DIRECTIONS: Your response must be made up of each line in the data below that contains the string "Lezzetler".

THE INPUT:
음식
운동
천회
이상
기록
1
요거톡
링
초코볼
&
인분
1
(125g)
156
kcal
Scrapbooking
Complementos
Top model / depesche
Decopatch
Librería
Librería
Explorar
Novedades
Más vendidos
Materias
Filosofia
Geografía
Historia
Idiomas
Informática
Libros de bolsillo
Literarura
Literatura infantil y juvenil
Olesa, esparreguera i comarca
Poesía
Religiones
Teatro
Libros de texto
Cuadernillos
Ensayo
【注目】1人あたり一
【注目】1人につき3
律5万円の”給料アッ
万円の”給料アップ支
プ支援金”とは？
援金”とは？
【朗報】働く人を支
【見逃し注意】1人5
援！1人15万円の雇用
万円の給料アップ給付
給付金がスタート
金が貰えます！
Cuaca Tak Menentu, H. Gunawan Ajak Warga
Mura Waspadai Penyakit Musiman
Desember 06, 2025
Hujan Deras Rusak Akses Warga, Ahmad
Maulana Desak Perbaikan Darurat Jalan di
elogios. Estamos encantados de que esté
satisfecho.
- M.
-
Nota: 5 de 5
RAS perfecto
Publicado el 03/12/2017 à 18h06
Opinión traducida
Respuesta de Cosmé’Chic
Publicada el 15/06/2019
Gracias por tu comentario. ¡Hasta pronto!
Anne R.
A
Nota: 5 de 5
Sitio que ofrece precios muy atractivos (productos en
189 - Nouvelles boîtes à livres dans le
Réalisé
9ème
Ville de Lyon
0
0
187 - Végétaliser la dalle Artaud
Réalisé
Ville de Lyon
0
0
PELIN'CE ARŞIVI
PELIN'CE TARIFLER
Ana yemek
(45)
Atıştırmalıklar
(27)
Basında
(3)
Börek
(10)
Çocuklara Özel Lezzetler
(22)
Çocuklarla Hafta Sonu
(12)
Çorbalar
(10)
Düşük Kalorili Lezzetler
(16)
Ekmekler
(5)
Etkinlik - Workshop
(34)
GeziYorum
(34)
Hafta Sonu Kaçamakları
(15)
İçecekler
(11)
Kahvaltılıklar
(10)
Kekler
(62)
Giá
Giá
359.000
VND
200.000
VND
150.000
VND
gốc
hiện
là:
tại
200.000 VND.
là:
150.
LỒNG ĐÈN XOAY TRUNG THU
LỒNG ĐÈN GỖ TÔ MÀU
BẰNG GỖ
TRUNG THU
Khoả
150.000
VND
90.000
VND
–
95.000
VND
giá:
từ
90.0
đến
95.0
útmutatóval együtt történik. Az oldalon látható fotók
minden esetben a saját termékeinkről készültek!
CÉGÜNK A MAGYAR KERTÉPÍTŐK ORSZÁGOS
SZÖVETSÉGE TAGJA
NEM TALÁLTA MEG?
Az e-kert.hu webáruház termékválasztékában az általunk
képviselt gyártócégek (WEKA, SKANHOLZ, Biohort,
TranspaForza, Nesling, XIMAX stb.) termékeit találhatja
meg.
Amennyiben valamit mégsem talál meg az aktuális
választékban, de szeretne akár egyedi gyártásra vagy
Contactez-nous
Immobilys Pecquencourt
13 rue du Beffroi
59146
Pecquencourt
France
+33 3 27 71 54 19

EXERCISE SOLUTION:
Çocuklara Özel Lezzetler
Düşük Kalorili Lezzetler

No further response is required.